Amazing facts you should know about the Real Mohenjo daro

by Harsh Vardhan Posted on

The trailer of Ashutosh Gowarikar’s film Mohenjo Daro has attracted a lot of criticism from all sectors for falsely portraying of the 5,000-year-old Indus Valley Civilisation.

Here are 6 amazing facts that you should know about Mohenjo daro :

1.The Origin of the Name Mohenjo-daro

As weird as the name might seem, its meaning just gets weirder and of course, creepier. Mohenjo-daro means the “Hill of the Dead” or the “Mound of the Dead” in Sindhi. Although the original name of the city is yet to be deciphered, the analysis of an ancient seal of Mohenjo Daro suggests its ancient Dravidian name—Kukkutarma (where “ma” means city while “kukkuta” means cockerel). According to many archeologists, this land might have been the earliest diffusion point of domestication of chicken!

2. This ancient city was not discovered until 1922

When a few Indus Valley sites and cities like Harappa and Lothal were excavated in 1922, the city of Mohenjo-daro was also among them, and that is when the name came to be. Mohenjo-daro literally means ‘the mound of the dead men’ in Sindhi. Archeologist Rakhaldas Bandhyopadyay a.k.a R. D. Banerji was working at the Sindh province, when he noticed certain high mounds, with pottery, flint scrapers, beads, seals, stone blades scattered all around them. This was then followed by a large-scale excavation which led to the discovery of a large city built of fired and mortared bricks.

3.The Great Bath

This is one of the most amazing things about the city—the Great Bath is the name given to a 8 feet deep, 23 feet wide and 39 feet long bathing pool built with waterproof bricks! That, after a pool bath, you take a proper bath is necessary was perfectly known to our ancestors; and, it was with this vision that they had created numerous small changing rooms surrounding the great bath, with an attached bathroom to each room

4. The ‘Dancing Girl’ statuette is one of the rarest artifacts to have been excavated

One of the excavators at Mohenjo-daro, John Marshall describes this iconic artifact, a 10.8 cm long bronze statuette of the dancing girl, at least 4500 years old, as “a vivid impression of a young girl, her hand on her hip in a half-impudent posture, and legs slightly forward as she beats time to the music with her legs and feet”. She was also known to be a favourite of the British archeologist Mortimer Wheeler.
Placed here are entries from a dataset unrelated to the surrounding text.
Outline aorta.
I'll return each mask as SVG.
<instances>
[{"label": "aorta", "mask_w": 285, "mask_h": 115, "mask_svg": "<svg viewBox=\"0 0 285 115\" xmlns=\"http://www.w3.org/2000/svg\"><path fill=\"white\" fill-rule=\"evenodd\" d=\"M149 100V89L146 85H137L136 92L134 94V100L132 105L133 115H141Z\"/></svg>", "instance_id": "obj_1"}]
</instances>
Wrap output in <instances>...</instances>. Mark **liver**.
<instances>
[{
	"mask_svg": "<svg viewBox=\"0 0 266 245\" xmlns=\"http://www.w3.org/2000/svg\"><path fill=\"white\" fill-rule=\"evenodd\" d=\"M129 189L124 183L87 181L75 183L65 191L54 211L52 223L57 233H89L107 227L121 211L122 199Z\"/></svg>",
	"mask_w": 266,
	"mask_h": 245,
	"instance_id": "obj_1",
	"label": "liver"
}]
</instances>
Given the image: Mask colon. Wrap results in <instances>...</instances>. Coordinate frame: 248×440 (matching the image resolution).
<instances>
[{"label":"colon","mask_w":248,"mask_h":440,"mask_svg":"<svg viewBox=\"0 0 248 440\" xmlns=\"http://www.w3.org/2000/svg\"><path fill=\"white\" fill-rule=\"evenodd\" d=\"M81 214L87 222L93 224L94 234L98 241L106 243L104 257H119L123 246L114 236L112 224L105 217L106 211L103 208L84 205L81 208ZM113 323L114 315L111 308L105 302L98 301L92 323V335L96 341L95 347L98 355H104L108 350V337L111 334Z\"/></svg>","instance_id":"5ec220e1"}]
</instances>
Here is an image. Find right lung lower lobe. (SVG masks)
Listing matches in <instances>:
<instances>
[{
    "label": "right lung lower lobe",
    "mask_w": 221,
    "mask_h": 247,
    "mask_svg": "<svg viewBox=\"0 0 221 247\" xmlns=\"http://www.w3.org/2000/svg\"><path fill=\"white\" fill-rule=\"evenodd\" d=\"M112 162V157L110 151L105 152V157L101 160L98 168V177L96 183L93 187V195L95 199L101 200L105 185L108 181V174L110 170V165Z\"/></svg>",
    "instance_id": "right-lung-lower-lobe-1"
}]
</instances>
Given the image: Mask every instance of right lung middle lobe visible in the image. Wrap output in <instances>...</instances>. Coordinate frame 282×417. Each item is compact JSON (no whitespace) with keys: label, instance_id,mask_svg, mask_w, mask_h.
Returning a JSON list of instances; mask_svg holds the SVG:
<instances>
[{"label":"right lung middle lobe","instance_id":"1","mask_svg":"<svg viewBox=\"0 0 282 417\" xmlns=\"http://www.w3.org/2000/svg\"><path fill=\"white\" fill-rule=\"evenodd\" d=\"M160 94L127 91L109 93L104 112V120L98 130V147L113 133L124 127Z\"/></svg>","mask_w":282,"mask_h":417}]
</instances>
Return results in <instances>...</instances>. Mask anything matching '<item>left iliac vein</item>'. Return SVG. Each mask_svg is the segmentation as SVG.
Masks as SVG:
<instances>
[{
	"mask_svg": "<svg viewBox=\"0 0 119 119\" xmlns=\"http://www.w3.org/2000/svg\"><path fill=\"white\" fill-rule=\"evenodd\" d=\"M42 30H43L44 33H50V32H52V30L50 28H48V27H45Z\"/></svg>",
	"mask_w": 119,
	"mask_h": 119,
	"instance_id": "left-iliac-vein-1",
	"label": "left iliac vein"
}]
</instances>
He is recorded in a television program from 1973, to have said, “There is her… pouting lips and insolent look in the eyes. She’s about fifteen years old I should think, not more, but she stands there with bangles all the way up her arm and nothing else on. A girl perfectly, for the moment, perfectly confident of herself and the world. There’s nothing like her, I think, in the world.”

5. Mohenjo-daro was designated a UNESCO World heritage Site in 1980

Mohenjo-daro was one of the most prosperous, and planned cities of the The Indus Valley Civilization, a contemporary of (and even superior to) the Ancient Egyptian and Mesopotamian civilizations. In its heyday, Mohenjo-daro had a population of over 35,000. After the city was rediscovered in 1922, more significant excavations were conducted, and in 1980, Mohenjo-daro became a UNESCO World Heritage Site, which led to further excavations, but came to a halt due to scarce government funds.

6. Discovery of Mohenjo-daro

Regarded as one of the earliest modern city of the world, this “hustling and bustling” town was built as early as the 26th century BCE; however, the funny thing about it is this that it was as recently as 1921 that the first team of archeologists visited the site in expectation of finding a lost city. And, the excavation work had gone on till almost just 4 decades back—1964!